▶ **What is required**
Render the lines below as a Markdown table with a column named "No." for the row number and a column named "Line" for the line, leaving out blank lines and all pictures.
### Records to process ###
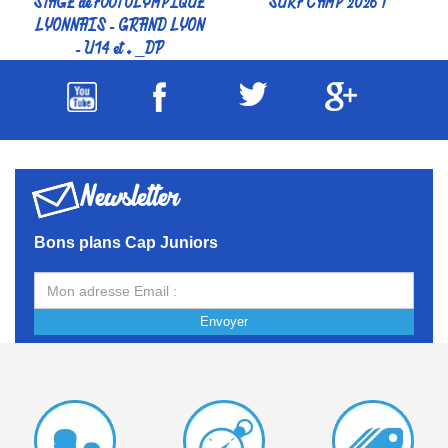
STAGE de FOOT OLYMPIQUE
SURF CAMP 2026 !
LYONNAIS - GRAND LYON
- U14 et + _DP
Newsletter
Bons plans Cap Juniors
Envoyer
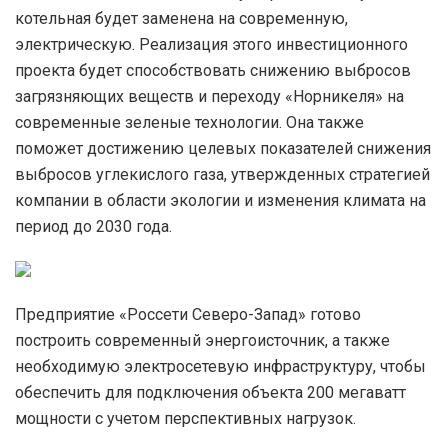
котельная будет заменена на современную,
электрическую. Реализация этого инвестиционного
проекта будет способствовать снижению выбросов
загрязняющих веществ и переходу «Норникеля» на
современные зеленые технологии. Она также
поможет достижению целевых показателей снижения
выбросов углекислого газа, утвержденных стратегией
компании в области экологии и изменения климата на
период до 2030 года.
Предприятие «Россети Северо-Запад» готово
построить современный энергоисточник, а также
необходимую электросетевую инфраструктуру, чтобы
обеспечить для подключения объекта 200 мегаватт
мощности с учетом перспективных нагрузок.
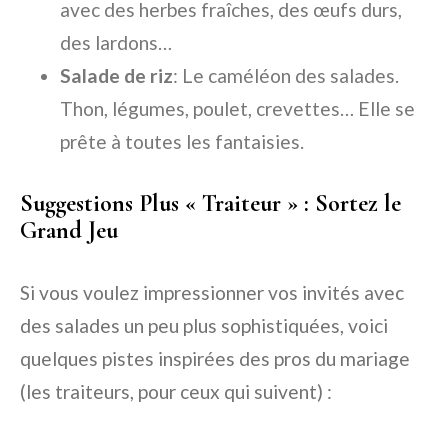
avec des herbes fraîches, des œufs durs,
des lardons…
Salade de riz
: Le caméléon des salades.
Thon, légumes, poulet, crevettes… Elle se
prête à toutes les fantaisies.
Suggestions Plus « Traiteur » : Sortez le
Grand Jeu
Si vous voulez impressionner vos invités avec
des salades un peu plus sophistiquées, voici
quelques pistes inspirées des pros du mariage
(les traiteurs, pour ceux qui suivent) :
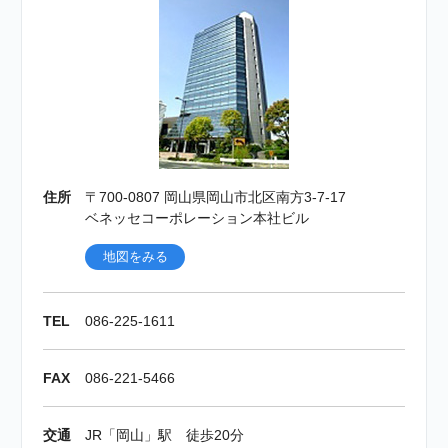
住所
住所
〒206-0033
〒700-0807
東京都多摩市落合1-34
岡山県岡山市北区南方3-7-17
ベネッセコーポレーション東京ビル
ベネッセコーポレーション本社ビル
地図をみる
地図をみる
TEL
TEL
042-355-3536
086-225-1611
FAX
FAX
042-355-3537
086-221-5466
交通
交通
京王相模原線「京王多摩センター」、小田急多摩
JR「岡山」駅 徒歩20分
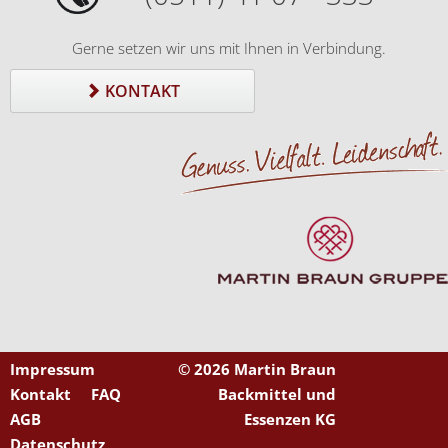
Gerne setzen wir uns mit Ihnen in Verbindung.
KONTAKT
Impressum
©
2026 Martin Braun
Kontakt
FAQ
Backmittel und
AGB
Essenzen KG
Datenschutz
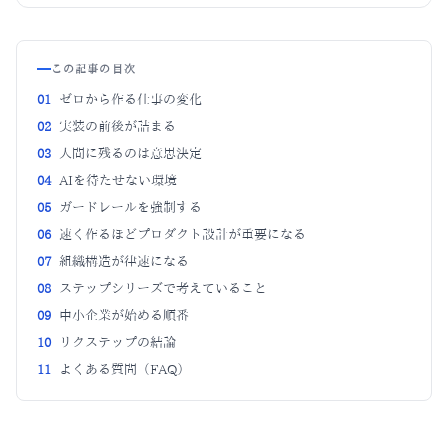
この記事の目次
01
ゼロから作る仕事の変化
02
実装の前後が詰まる
03
人間に残るのは意思決定
04
AIを待たせない環境
05
ガードレールを強制する
06
速く作るほどプロダクト設計が重要になる
07
組織構造が律速になる
08
ステップシリーズで考えていること
09
中小企業が始める順番
10
リクステップの結論
11
よくある質問（FAQ）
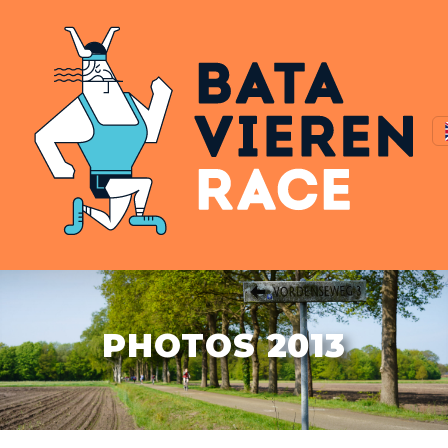
PHOTOS 2013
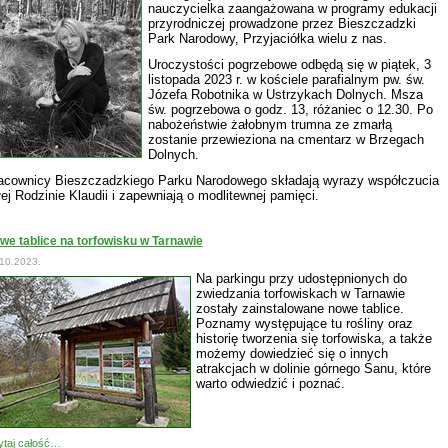
nauczycielka zaangażowana w programy edukacji
przyrodniczej prowadzone przez Bieszczadzki
Park Narodowy, Przyjaciółka wielu z nas.
Uroczystości pogrzebowe odbędą się w piątek, 3
listopada 2023 r. w kościele parafialnym pw. św.
Józefa Robotnika w Ustrzykach Dolnych. Msza
św. pogrzebowa o godz. 13, różaniec o 12.30. Po
nabożeństwie żałobnym trumna ze zmarłą
zostanie przewieziona na cmentarz w Brzegach
Dolnych.
acownicy Bieszczadzkiego Parku Narodowego składają wyrazy współczucia
łej Rodzinie Klaudii i zapewniają o modlitewnej pamięci.
we tablice na torfowisku w Tarnawie
10.2023.
Na parkingu przy udostępnionych do
zwiedzania torfowiskach w Tarnawie
zostały zainstalowane nowe tablice.
Poznamy występujące tu rośliny oraz
historię tworzenia się torfowiska, a także
możemy dowiedzieć się o innych
atrakcjach w dolinie górnego Sanu, które
warto odwiedzić i poznać.
taj całość…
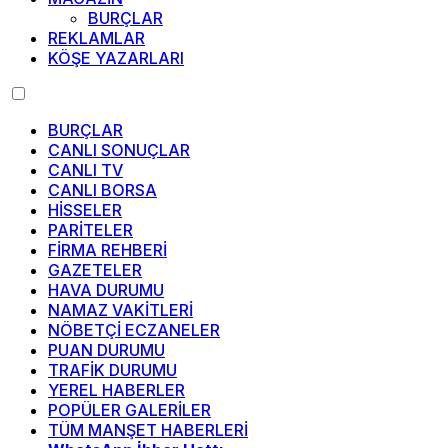
BURÇLAR
REKLAMLAR
KÖŞE YAZARLARI
BURÇLAR
CANLI SONUÇLAR
CANLI TV
CANLI BORSA
HİSSELER
PARİTELER
FİRMA REHBERİ
GAZETELER
HAVA DURUMU
NAMAZ VAKİTLERİ
NÖBETÇİ ECZANELER
PUAN DURUMU
TRAFİK DURUMU
YEREL HABERLER
POPÜLER GALERİLER
TÜM MANŞET HABERLERİ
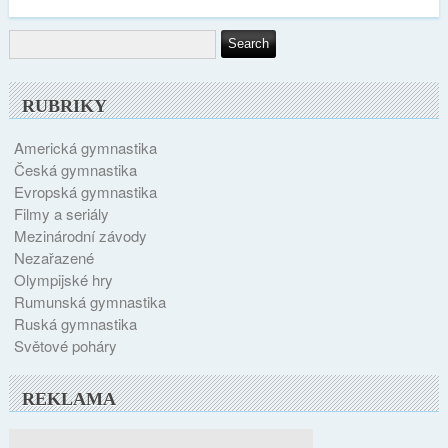
RUBRIKY
Americká gymnastika
Česká gymnastika
Evropská gymnastika
Filmy a seriály
Mezinárodní závody
Nezařazené
Olympijské hry
Rumunská gymnastika
Ruská gymnastika
Světové poháry
REKLAMA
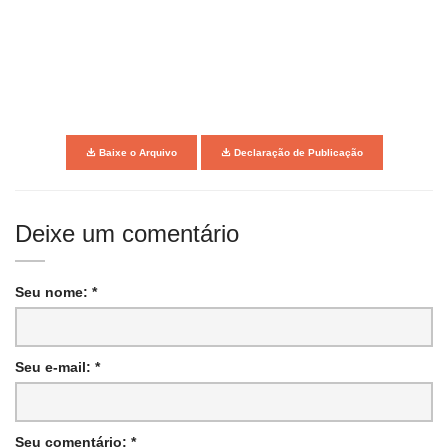
Baixe o Arquivo
Declaração de Publicação
Deixe um comentário
Seu nome: *
Seu e-mail: *
Seu comentário: *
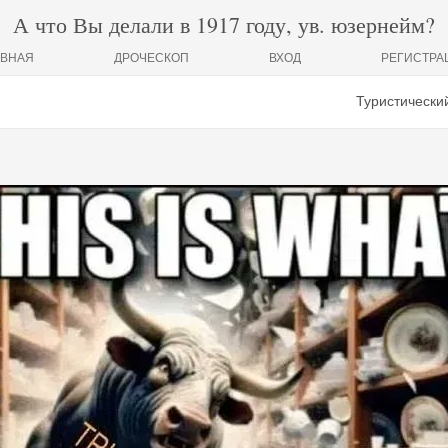
А что Вы делали в 1917 году, ув. юзернейм?
АВНАЯ
ДРОЧЕСКОП
ВХОД
РЕГИСТРА
Туристический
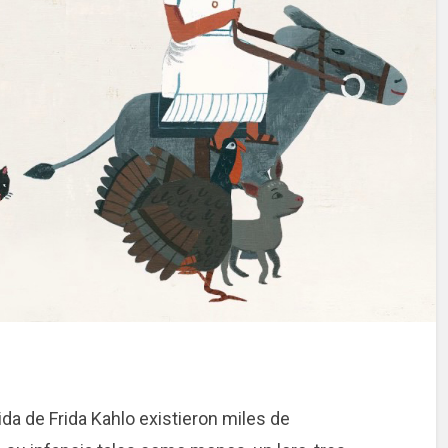
ida de Frida Kahlo existieron miles de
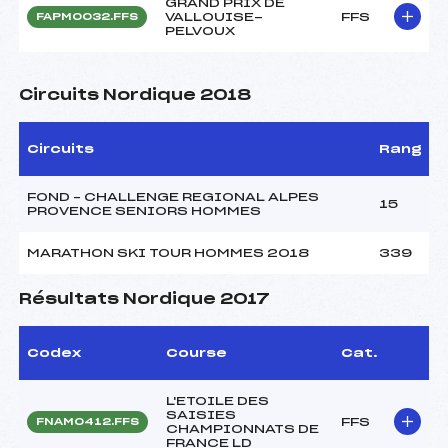
GRAND PRIX DE
VALLOUISE-
FFS
FAPM0032.FFS
PELVOUX
Circuits Nordique 2018
Circuits
Rang
FOND – CHALLENGE REGIONAL ALPES
15
PROVENCE SENIORS HOMMES
MARATHON SKI TOUR HOMMES 2018
339
Résultats Nordique 2017
Codex
Course
Cat.
L'ETOILE DES
SAISIES
FFS
FNAM0412.FFS
CHAMPIONNATS DE
FRANCE LD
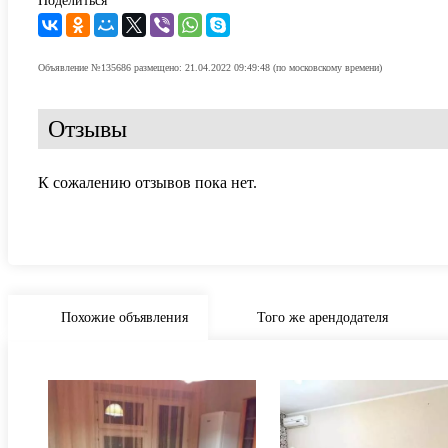
Поделиться
Объявление №135686 размещено: 21.04.2022 09:49:48 (по московскому времени)
Отзывы
К сожалению отзывов пока нет.
Похожие объявления
Того же арендодателя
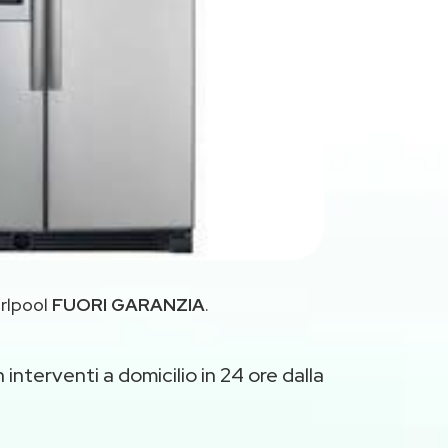
irlpool
FUORI GARANZIA
.
 interventi a domicilio in 24 ore dalla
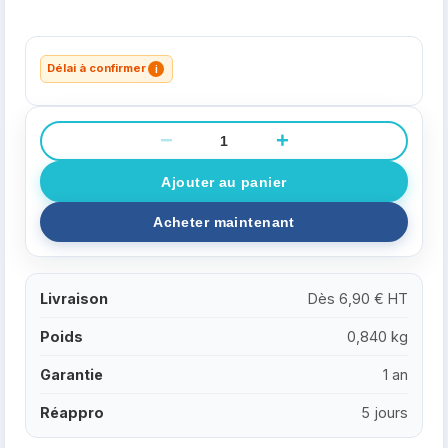
Délai à confirmer
i
−
+
Livraison
Dès 6,90 € HT
Poids
0,840 kg
Garantie
1 an
Réappro
5 jours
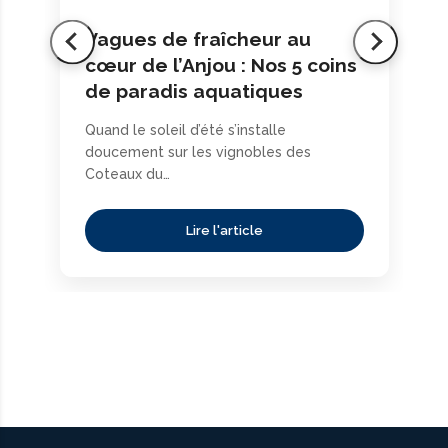
Vagues de fraîcheur au
cœur de l’Anjou : Nos 5 coins
de paradis aquatiques
Quand le soleil d’été s’installe
doucement sur les vignobles des
Coteaux du…
Lire l'article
###
▶ **Task solution**
| No. | Line |
|---|---|
| 1 | STAGE de FOOT OLYMPIQUE |
| 2 | SURF CAMP 2026 ! |
| 3 | LYONNAIS - GRAND LYON |
| 4 | - U14 et + _DP |
| 5 | Newsletter |
| 6 | Bons plans Cap Juniors |
| 7 | Envoyer |
| 8 | котельная будет заменена на современную, |
| 9 | электрическую. Реализация этого инвестиционного |
| 10 | проекта будет способствовать снижению выбросов |
| 11 | загрязняющих веществ и переходу «Норникеля» на |
| 12 | современные зеленые технологии. Она также |
| 13 | поможет достижению целевых показателей снижения |
| 14 | выбросов углекислого газа, утвержденных стратегией |
| 15 | компании в области экологии и изменения климата на |
| 16 | период до 2030 года. |
| 17 | Предприятие «Россети Северо-Запад» готово |
| 18 | построить современный энергоисточник, а также |
| 19 | необходимую электросетевую инфраструктуру, чтобы |
| 20 | обеспечить для подключения объекта 200 мегаватт |
| 21 | мощности с учетом перспективных нагрузок. |
| 22 | avec des herbes fraîches, des œufs durs, |
| 23 | des lardons… |
| 24 | Salade de riz |
| 25 | : Le caméléon des salades. |
| 26 | Thon, légumes, poulet, crevettes… Elle se |
| 27 | prête à toutes les fantaisies. |
| 28 | Suggestions Plus « Traiteur » : Sortez le |
| 29 | Grand Jeu |
| 30 | Si vous voulez impressionner vos invités avec |
| 31 | des salades un peu plus sophistiquées, voici |
| 32 | quelques pistes inspirées des pros du mariage |
| 33 | (les traiteurs, pour ceux qui suivent) : |
| 34 | 住所 |
| 35 | 住所 |
| 36 | 〒206-0033 |
| 37 | 〒700-0807 |
| 38 | 東京都多摩市落合1-34 |
| 39 | 岡山県岡山市北区南方3-7-17 |
| 40 | ベネッセコーポレーション東京ビル |
| 41 | ベネッセコーポレーション本社ビル |
| 42 | 地図をみる |
| 43 | 地図をみる |
| 44 | TEL |
| 45 | TEL |
| 46 | 042-355-3536 |
| 47 | 086-225-1611 |
| 48 | FAX |
| 49 | FAX |
| 50 | 042-355-3537 |
| 51 | 086-221-5466 |
| 52 | 交通 |
| 53 | 交通 |
| 54 | 京王相模原線「京王多摩センター」、小田急多摩 |
| 55 | JR「岡山」駅 徒歩20分 |
| 56 | Gerne setzen wir uns mit Ihnen in Verbindung. |
| 57 | KONTAKT |
| 58 | Impressum |
| 59 | © |
| 60 | 2026 Martin Braun |
| 61 | Kontakt |
| 62 | FAQ |
| 63 | Backmittel und |
| 64 | AGB |
| 65 | Essenzen KG |
| 66 | Datenschutz |
| 67 | この記事の目次 |
| 68 | 01 |
| 69 | ゼロから作る仕事の変化 |
| 70 | 02 |
| 71 | 実装の前後が詰まる |
| 72 | 03 |
| 73 | 人間に残るのは意思決定 |
| 74 | 04 |
| 75 | AIを待たせない環境 |
| 76 | 05 |
| 77 | ガードレールを強制する |
| 78 | 06 |
| 79 | 速く作るほどプロダクト設計が重要になる |
| 80 | 07 |
| 81 | 組織構造が律速になる |
| 82 | 08 |
| 83 | ステップシリーズで考えていること |
| 84 | 09 |
| 85 | 中小企業が始める順番 |
| 86 | 10 |
| 87 | リクステップの結論 |
| 88 | 11 |
| 89 | よくある質問（FAQ） |
| 90 | PHOTOS 2013 |
| 91 | nauczycielka zaangażowana w programy edukacji |
| 92 | przyrodniczej prowadzone przez Bieszczadzki |
| 93 | Park Narodowy, Przyjaciółka wielu z nas. |
| 94 | Uroczystości pogrzebowe odbędą się w piątek, 3 |
| 95 | listopada 2023 r. w kościele parafialnym pw. św. |
| 96 | Józefa Robotnika w Ustrzykach Dolnych. Msza |
| 97 | św. pogrzebowa o godz. 13, różaniec o 12.30. Po |
| 98 | nabożeństwie żałobnym trumna ze zmarłą |
| 99 | zostanie przewieziona na cmentarz w Brzegach |
| 100 | Dolnych. |
| 101 | acownicy Bieszczadzkiego Parku Narodowego składają wyrazy współczucia |
| 102 | łej Rodzinie Klaudii i zapewniają o modlitewnej pamięci. |
| 103 | we tablice na torfowisku w Tarnawie |
| 104 | 10.2023. |
| 105 | Na parkingu przy udostępnionych do |
| 106 | zwiedzania torfowiskach w Tarnawie |
| 107 | zostały zainstalowane nowe tablice. |
| 108 | Poznamy występujące tu rośliny oraz |
| 109 | historię tworzenia się torfowiska, a także |
| 110 | możemy dowiedzieć się o innych |
| 111 | atrakcjach w dolinie górnego Sanu, które |
| 112 | warto odwiedzić i poznać. |
| 113 | taj całość… |
| 114 | BURÇLAR |
| 115 | REKLAMLAR |
| 116 | KÖŞE YAZARLARI |
| 117 | BURÇLAR |
| 118 | CANLI SONUÇLAR |
| 119 | CANLI TV |
| 120 | CANLI BORSA |
| 121 | HİSSELER |
| 122 | PARİTELER |
| 123 | FİRMA REHBERİ |
| 124 | GAZETELER |
| 125 | HAVA DURUMU |
| 126 | NAMAZ VAKİTLERİ |
| 127 | NÖBETÇİ ECZANELER |
| 128 | PUAN DURUMU |
| 129 | TRAFİK DURUMU |
| 130 | YEREL HABERLER |
| 131 | POPÜLER GALERİLER |
| 132 | TÜM MANŞET HABERLERİ |
| 133 | RUBRIKY |
| 134 | Americká gymnastika |
| 135 | Česká gymnastika |
| 136 | Evropská gymnastika |
| 137 | Filmy a seriály |
| 138 | Mezinárodní závody |
| 139 | Nezařazené |
| 140 | Olympijské hry |
| 141 | Rumunská gymnastika |
| 142 | Ruská gymnastika |
| 143 | Světové poháry |
| 144 | REKLAMA |
| 145 | Baixe o Arquivo |
| 146 | Declaração de Publicação |
| 147 | Deixe um comentário |
| 148 | Seu nome: * |
| 149 | Seu e-mail: * |
| 150 | Seu comentário: * |
| 151 | А что Вы делали в 1917 году, ув. юзернейм? |
| 152 | АВНАЯ |
| 153 | ДРОЧЕСКОП |
| 154 | ВХОД |
| 155 | РЕГИСТРА |
| 156 | Туристический |
| 157 | ida de Frida Kahlo existieron miles de |
| 158 | GRAND PRIX DE |
| 159 | VALLOUISE- |
| 160 | FFS |
| 161 | FAPM0032.FFS |
| 162 | PELVOUX |
| 163 | Circuits Nordique 2018 |
| 164 | Circuits |
| 165 | Rang |
| 166 | FOND – CHALLENGE REGIONAL ALPES |
| 167 | 15 |
| 168 | PROVENCE SENIORS HOMMES |
| 169 | MARATHON SKI TOUR HOMMES 2018 |
| 170 | 339 |
| 171 | Résultats Nordique 2017 |
| 172 | Codex |
| 173 | Course |
| 174 | Cat. |
| 175 | L'ETOILE DES |
| 176 | SAISIES |
| 177 | FFS |
| 178 | FNAM0412.FFS |
| 179 | CHAMPIONNATS DE |
| 180 | FRANCE LD |
| 181 | Поделиться |
| 182 | Объявление №135686 размещено: 21.04.2022 09:49:48 (по московскому времени) |
| 183 | Отзывы |
| 184 | К сожалению отзывов пока нет. |
| 185 | Похожие объявления |
| 186 | Того же арендодателя |
| 187 | irlpool |
| 188 | FUORI GARANZIA |
| 189 | . |
| 190 |  interventi a domicilio in 24 ore dalla |
| 191 | Délai à confirmer |
| 192 | i |
| 193 | − |
| 194 | + |
| 195 | Livraison |
| 196 | Dès 6,90 € HT |
| 197 | Poids |
| 198 | 0,840 kg |
| 199 | Garantie |
| 200 | 1 an |
| 201 | Réappro |
| 202 | 5 jours |
| 203 | Vagues de fraîcheur au |
| 204 | cœur de l’Anjou : Nos 5 coins |
| 205 | de paradis aquatiques |
| 206 | Quand le soleil d’été s’installe |
| 207 | doucement sur les vignobles des |
| 208 | Coteaux du… |
| 209 | Lire l'article |